Oh, I wasn't trying to condone my behavior, sorry, that was kind of thoughtless.

i burned out a tweeter trying to play ultra high frequencies at my neighbors once. it just sizzled and a little smoke came out the front of the tweeter.

that was at a different apt building. the neighbors were annoying as hell. they had one of those outdoor metal firepit things you get at homedepot and would do a fire once in a while. our apt was on the 2nd floor right next to their courtyard so the smoke from their damn logs would just blow right into our apt. it was pretty fucking infuriating. they were scumbags and i told as much and to this day i hope they all get lice.

i called the fire dept and told them the low down. they asked "are they burning trash?" i said no. "well then there's nothing we can do".
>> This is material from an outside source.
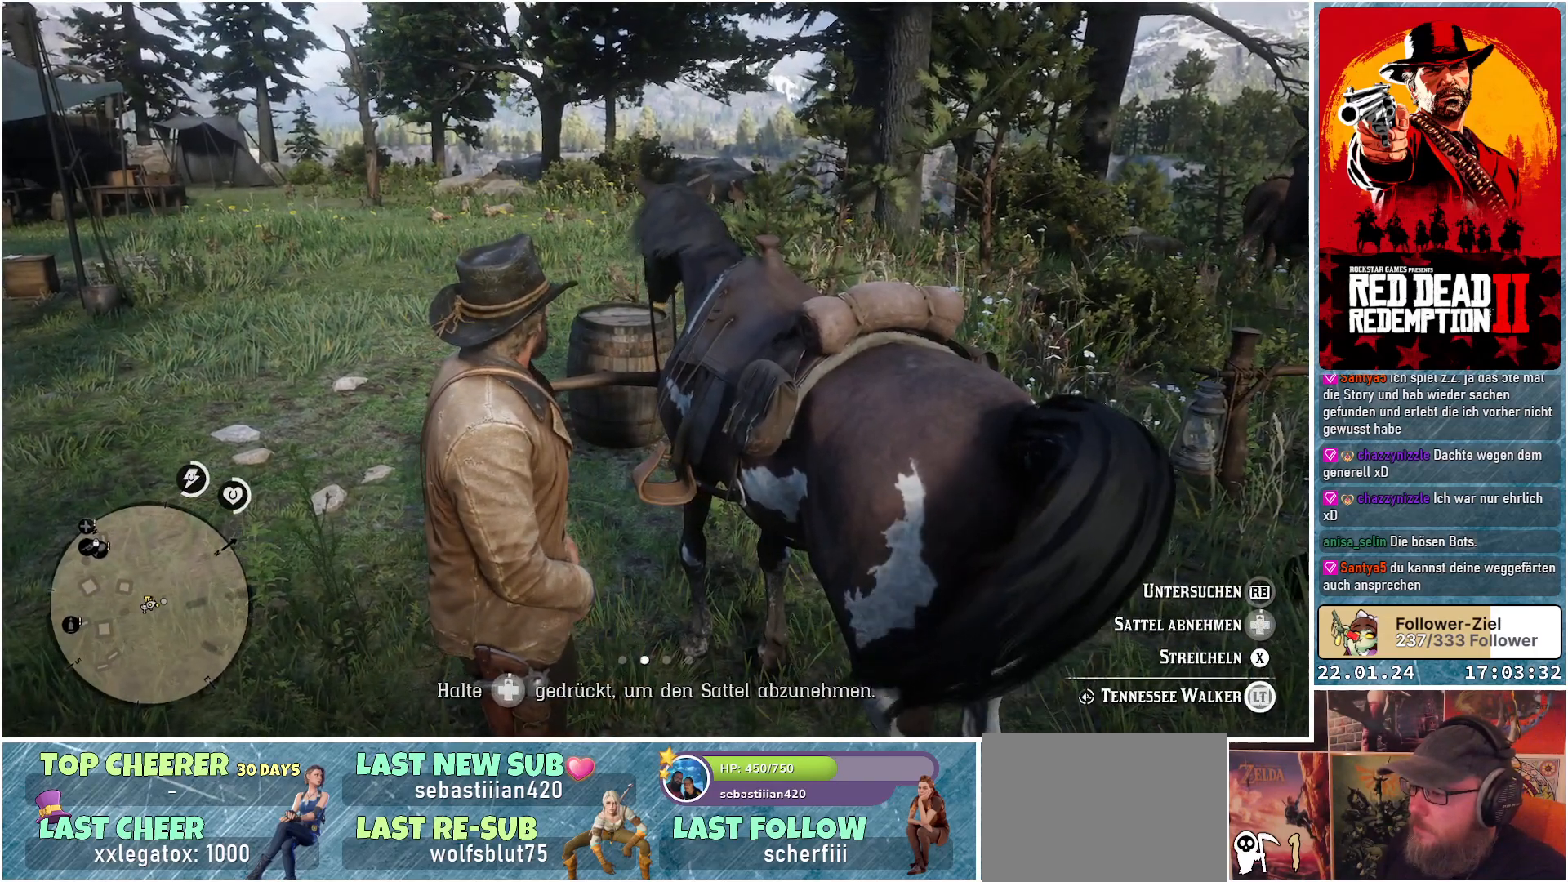
{"buttons": ["L2", "DPAD_UP"], "left_stick": "center", "right_stick": "center", "events": []}
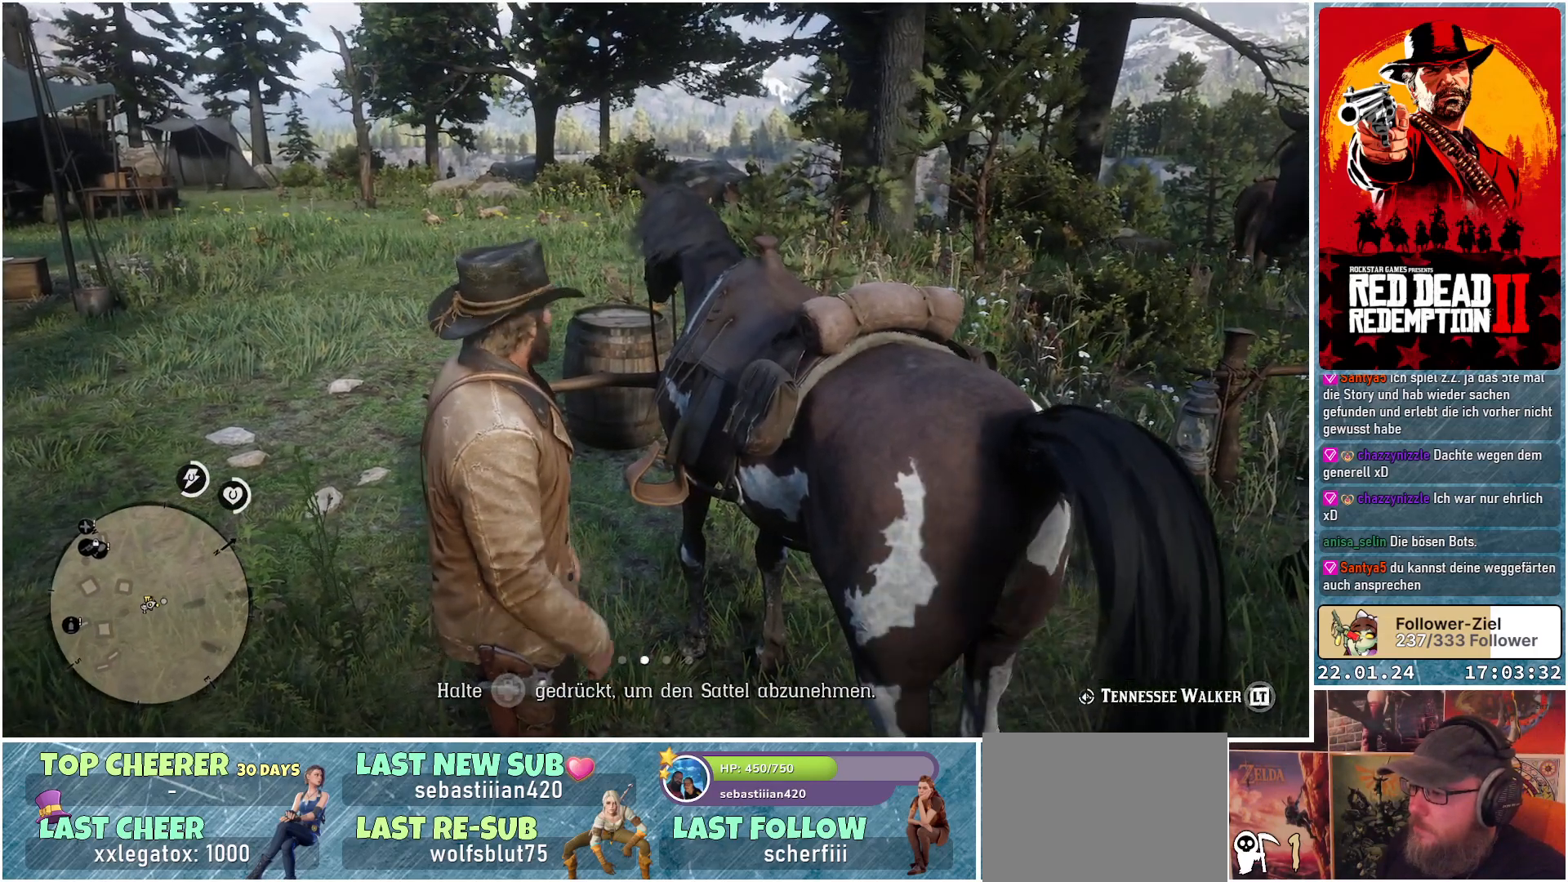
{"buttons": ["L2"], "left_stick": "center", "right_stick": "center", "events": [[400, "DPAD_UP", "up"]]}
so, whenever you are asked by the fire dept if the smoke coming in your windows from your douchebag neighbors is because they are burning trash SAY YES!

explain to me, as a yank, "council"
what are they?
is the Council like a Harry Potter thing? Will they turn your neighbors into badgers?

badger badger badger badger
badger badger badger badger
badger badger badger badger

the council is the local representation of government, workers that take care of administration, the local schools, roads, rubbish/recycling, housing, tenants etc all at the local level.

and they're fucking useless. i worked for one for four years.

the old workers have mostly had their jobs for 30+ years cos they were too lazy to get a job in the private sector where performance matters. in local government the trick is to spend your budgets otherwise you get a reduced budget next year - millions are wasted everywhere with stupid schemes that have no chance of working as it doesn't matter if they work effectivly, departments just need to ensure they use up all their budget.

i wouldn't have phoned the council, they're fucking lazy.

i hate to say this as i hate the police but i'd have called them, if the kids were being assholes the police love nothing better than shutting down student parties. you have a bunch of assholes keeping your daughter awake, introduce another set of assholes and they cancel each other out > blessed sleep.

that was a sweeping generalisation btw - i'm sure there are plenty of shining lights working for local governmentbut en mass they're still a joke - especially considering a quarter of my wage gets stolen in taxes to pay for it each month. one big circular money pit.

i once had flamenco dancers that lived downstairs from me. i found out they didn't like it when i blasted urmur bile tracks at them. we did get into a noise battle, i don't recommend them. i've called the cops on people before, and i've also had the cops called on my parties before. sometimes you don't realize you're being uneasonably loud (usually due to impaired judgement) so a you need a reminder.

I'm grumpy everytime someone else is making noise and not me, so yeah i would def call the cops. Ive had LOUD parties but never did the cops arrive and only few complaints have landed my way.

our neighbor yells at her dog for peeing on the floor almost everyday. other than that, quiet as a mouse.